───── Dataset content ─────
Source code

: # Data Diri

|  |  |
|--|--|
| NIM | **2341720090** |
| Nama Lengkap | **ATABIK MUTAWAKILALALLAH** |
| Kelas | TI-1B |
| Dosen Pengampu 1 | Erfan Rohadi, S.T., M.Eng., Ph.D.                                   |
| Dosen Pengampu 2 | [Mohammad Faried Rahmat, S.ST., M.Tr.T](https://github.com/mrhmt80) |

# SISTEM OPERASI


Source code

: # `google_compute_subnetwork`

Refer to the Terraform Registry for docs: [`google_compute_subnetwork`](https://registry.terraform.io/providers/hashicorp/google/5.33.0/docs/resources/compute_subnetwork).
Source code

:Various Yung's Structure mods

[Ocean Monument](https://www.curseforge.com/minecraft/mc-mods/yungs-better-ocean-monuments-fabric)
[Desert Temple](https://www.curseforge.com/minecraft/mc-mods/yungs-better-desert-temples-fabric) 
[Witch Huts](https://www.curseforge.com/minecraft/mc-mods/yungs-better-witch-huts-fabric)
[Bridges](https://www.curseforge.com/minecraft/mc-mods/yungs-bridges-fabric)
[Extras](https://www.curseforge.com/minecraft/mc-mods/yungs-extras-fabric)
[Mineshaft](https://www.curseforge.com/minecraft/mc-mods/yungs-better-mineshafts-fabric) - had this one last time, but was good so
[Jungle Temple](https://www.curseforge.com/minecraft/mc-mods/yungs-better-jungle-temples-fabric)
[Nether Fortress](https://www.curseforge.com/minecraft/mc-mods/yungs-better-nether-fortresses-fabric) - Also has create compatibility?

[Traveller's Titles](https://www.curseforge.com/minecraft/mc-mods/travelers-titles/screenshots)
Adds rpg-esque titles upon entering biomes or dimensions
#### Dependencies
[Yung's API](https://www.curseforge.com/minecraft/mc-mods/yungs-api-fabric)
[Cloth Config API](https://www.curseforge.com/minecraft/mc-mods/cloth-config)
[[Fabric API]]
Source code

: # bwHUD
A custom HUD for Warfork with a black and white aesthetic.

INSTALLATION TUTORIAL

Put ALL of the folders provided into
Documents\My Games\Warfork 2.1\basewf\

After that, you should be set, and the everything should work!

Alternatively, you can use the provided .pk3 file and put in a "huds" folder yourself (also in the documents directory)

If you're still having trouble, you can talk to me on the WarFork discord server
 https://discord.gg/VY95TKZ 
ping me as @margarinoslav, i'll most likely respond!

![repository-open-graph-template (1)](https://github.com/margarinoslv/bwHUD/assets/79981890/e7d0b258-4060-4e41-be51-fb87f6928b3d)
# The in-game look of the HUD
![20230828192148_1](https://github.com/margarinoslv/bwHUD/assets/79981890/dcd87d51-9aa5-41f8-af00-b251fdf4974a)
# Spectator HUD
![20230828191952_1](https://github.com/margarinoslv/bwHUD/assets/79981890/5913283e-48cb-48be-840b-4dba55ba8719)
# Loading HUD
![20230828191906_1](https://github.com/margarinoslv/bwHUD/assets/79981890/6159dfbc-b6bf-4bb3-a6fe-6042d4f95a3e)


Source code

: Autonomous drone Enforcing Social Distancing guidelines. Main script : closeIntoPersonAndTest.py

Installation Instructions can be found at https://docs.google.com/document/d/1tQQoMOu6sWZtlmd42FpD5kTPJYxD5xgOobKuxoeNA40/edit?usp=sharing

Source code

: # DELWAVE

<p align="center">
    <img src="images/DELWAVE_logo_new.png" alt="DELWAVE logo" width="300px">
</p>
─────
───── Dataset content ─────
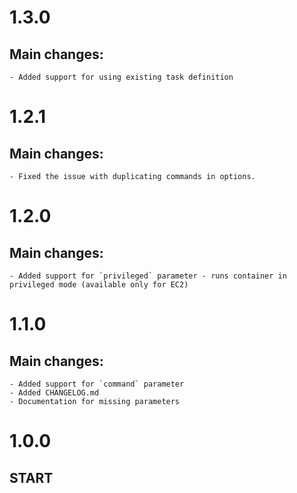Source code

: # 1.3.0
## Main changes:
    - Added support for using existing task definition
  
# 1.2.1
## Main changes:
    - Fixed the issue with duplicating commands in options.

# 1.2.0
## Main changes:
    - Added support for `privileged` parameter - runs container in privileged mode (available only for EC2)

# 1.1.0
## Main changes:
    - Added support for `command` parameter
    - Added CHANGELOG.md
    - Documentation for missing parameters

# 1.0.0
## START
─────
Directive: Copy the lines from the line with "Put ALL of the folders provided into" to the line with "After that, you", both included.

Result of this exercise:
Put ALL of the folders provided into
Documents\My Games\Warfork 2.1\basewf\

After that, you should be set, and the everything should work!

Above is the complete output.